Saved entries:
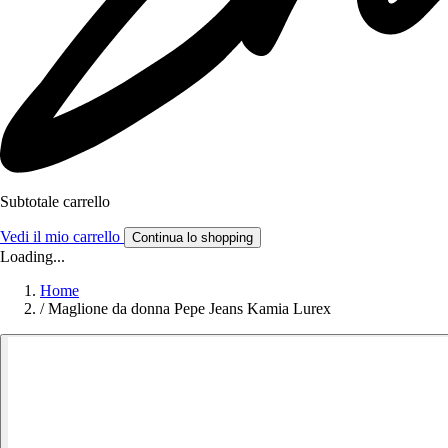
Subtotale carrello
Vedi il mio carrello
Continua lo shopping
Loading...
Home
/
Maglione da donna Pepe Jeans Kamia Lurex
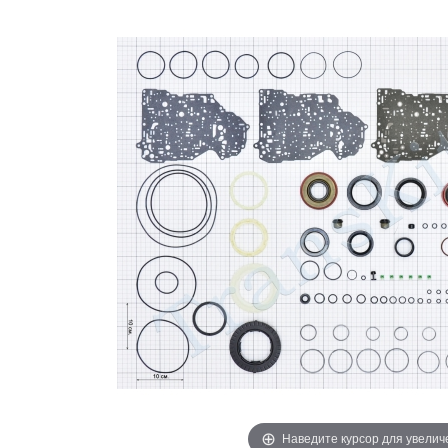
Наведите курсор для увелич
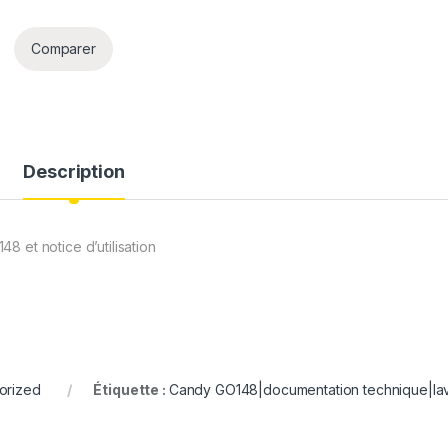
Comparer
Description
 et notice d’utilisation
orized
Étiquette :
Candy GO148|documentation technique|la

• [INSTRUCTIONS FOR THE TASK]:
Copy out all the data above exactly as written. Skip the pictures.

• [TASK ANSWER]:
Subtotale carrello
Vedi il mio carrello
Continua lo shopping
Loading...
Home
/
Maglione da donna Pepe Jeans Kamia Lurex
Наведите курсор для увелич
Comparer
Description
 et notice d’utilisation
orized
Étiquette :
Candy GO148|documentation technique|la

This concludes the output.